LONDON.- Pastoral Landscape by the French Baroque painter Claude is the leading picture in
Bonhams Old Master Paintings Sale in London on July 6. It is estimated at £600,000-800,000.
The work has only been widely known since 1972 after intensive research confirmed it to be an original work by the master. It has not been seen at auction since 1973.
Claude painted Pastoral Landscape between 1635 and 1637 in Rome. It is not known who commissioned the painting, but around this time Claude's work had begun to attract important patrons, including Pope Urban VIII, the future Pope Clement IX and, perhaps most prestigious of all, King Philip IV of Spain. His reputation had grown to such an extent that other landscape painters were copying his work. To guard against this Claude began keeping a visual record of his paintings before they left his studio. A sketch of Pastoral Landscape in the Uffizi Gallery, Florence was probably made for this purpose.
Claude is regarded as the greatest painter of 'Ideal Landscape' - an image of landscape that is more beautiful and ordered than nature itself and often features shepherds and shepherdesses watching their flocks and herds.
Bonhams Director of Old Master Paintings, Andrew McKenzie, said: What marked Claude out was his unparalleled skilful handling of light - almost all of his works depict sunrise or sunset - and Pastoral Landscape is a particularly fine example of the artists mastery of the atmospheric effects of light and shade.

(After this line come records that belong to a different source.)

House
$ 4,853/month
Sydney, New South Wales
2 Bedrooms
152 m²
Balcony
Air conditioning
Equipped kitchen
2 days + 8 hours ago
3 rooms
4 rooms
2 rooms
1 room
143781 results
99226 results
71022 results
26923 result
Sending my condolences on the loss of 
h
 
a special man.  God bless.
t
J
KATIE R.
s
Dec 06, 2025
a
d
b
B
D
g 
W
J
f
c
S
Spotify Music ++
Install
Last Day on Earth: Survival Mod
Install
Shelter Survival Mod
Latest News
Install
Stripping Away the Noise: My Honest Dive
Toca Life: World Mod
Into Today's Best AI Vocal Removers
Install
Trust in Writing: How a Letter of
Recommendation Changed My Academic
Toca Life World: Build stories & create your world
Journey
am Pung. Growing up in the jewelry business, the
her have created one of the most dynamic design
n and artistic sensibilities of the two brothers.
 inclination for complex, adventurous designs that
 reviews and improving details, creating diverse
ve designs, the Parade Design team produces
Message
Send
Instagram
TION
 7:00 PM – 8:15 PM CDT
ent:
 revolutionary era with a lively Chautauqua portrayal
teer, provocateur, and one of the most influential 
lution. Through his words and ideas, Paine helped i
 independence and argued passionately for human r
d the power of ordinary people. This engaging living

He perfected the naturalism that characterised his output of the 1620s and 30s through his direct studies in the countryside. He spent whole days in the field observing the light effects in the sky and on the ground, noting the appropriate colours on his palette and then going home to record those effects on his canvas. Claude's poetic magic, so apparent in the Pastoral Landscape, is timeless which is why it continues to be highly prized today.
The refined and cultivated values that suffuse Claude's works appealed greatly to European nobility and the higher clergy, a section of society that continued to collect his work in the centuries to come. By 1830 about two-thirds of Claude's pictures and drawings, including Pastoral Landscape, were in British collections where they had a far-reaching impact on British culture. His idealised scenes influenced landscape garden design, the poetry of the 'Augustan Age' and particularly painting as seen in the works of Constable and, particularly, JMW Turner, whose Dido building Carthage and Sun rising through vapour hang between Claude's The Seaport and The Mill in The National Gallery in London, as stipulated in the artist's will.
Claude Gelée was born in the French Duchy of Lorraine (and is consequently also known as Claude Lorrain). The details of his early life are disputed - one version has him apprenticed to a party cook - but by the late 1620s he was settled in Rome where he established his reputation as an artist and where he lived until his death. He is universally acknowledged as one of the greatest artists of the Baroque and his works hang in all the worlds major galleries.